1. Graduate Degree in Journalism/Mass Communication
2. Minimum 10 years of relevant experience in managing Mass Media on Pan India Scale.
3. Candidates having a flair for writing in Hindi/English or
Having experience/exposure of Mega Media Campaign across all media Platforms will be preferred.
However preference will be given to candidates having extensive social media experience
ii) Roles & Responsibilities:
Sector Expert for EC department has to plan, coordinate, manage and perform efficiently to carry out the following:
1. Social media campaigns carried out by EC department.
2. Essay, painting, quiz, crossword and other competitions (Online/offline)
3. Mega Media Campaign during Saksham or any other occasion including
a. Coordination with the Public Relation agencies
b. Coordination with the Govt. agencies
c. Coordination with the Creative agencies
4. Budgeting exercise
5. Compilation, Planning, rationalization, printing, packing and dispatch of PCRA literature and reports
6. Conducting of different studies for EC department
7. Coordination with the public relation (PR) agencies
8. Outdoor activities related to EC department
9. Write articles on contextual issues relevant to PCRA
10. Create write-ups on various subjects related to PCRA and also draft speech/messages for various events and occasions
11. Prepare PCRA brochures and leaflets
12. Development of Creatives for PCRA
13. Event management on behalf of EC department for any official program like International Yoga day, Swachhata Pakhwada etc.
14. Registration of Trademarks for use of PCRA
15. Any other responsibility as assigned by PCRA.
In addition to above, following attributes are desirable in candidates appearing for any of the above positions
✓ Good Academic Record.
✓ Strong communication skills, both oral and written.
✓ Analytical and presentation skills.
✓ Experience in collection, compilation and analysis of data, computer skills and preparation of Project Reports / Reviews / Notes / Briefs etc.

^^^^^^^^^^^^^^^^

## Exercise description
Using the entries above, output exactly the lines between the line holding "Having experience/exposure of" and the line holding "a. Coordination with", end lines included, and nothing more.

## Result
Having experience/exposure of Mega Media Campaign across all media Platforms will be preferred.
However preference will be given to candidates having extensive social media experience
ii) Roles & Responsibilities:
Sector Expert for EC department has to plan, coordinate, manage and perform efficiently to carry out the following:
1. Social media campaigns carried out by EC department.
2. Essay, painting, quiz, crossword and other competitions (Online/offline)
3. Mega Media Campaign during Saksham or any other occasion including
a. Coordination with the Public Relation agencies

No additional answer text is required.